"""

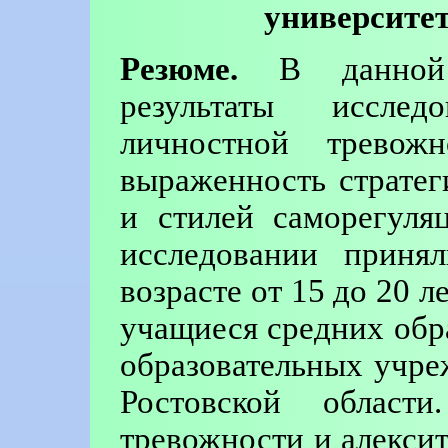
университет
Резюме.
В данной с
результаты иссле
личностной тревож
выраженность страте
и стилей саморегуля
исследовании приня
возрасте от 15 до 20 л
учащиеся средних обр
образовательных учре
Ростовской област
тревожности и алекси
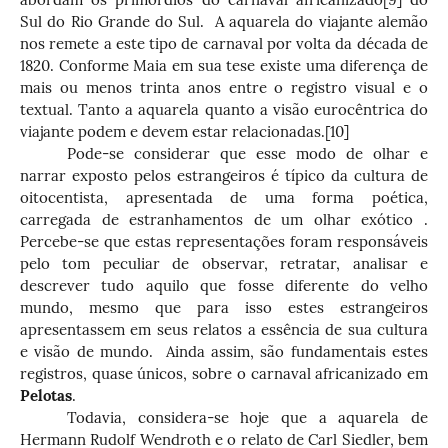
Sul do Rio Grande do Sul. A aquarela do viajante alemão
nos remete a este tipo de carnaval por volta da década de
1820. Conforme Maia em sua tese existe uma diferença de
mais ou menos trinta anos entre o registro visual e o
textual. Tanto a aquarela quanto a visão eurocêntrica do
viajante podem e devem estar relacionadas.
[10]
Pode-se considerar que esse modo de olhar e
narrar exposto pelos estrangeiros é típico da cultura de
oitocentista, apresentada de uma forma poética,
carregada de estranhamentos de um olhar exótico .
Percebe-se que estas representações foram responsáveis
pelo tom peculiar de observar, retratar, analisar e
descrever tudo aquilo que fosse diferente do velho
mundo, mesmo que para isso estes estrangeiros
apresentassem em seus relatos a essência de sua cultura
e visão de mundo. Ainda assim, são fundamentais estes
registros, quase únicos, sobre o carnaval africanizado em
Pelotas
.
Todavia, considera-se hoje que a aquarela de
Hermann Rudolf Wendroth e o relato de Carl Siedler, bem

"""
"""

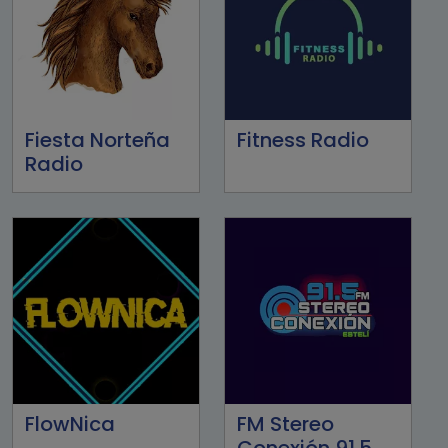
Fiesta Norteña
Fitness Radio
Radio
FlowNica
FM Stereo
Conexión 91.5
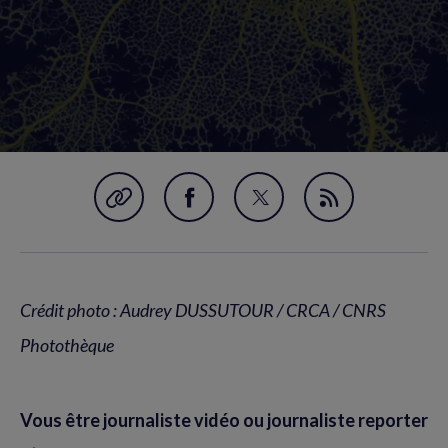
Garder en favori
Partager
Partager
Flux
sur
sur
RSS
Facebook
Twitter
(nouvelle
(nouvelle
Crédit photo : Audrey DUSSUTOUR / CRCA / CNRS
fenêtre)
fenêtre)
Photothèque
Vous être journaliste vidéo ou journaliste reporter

"""

> **PROBLEM TO SOLVE**
Please write out the lines of the items from the line containing "университет" through the line containing "тревожности и алекси", including both of those lines.

> **SOLUTION TO THIS EXERCISE**
университет
Резюме.
В данной с
результаты иссле
личностной тревож
выраженность страте
и стилей саморегуля
исследовании приня
возрасте от 15 до 20 л
учащиеся средних обр
образовательных учре
Ростовской област
тревожности и алекси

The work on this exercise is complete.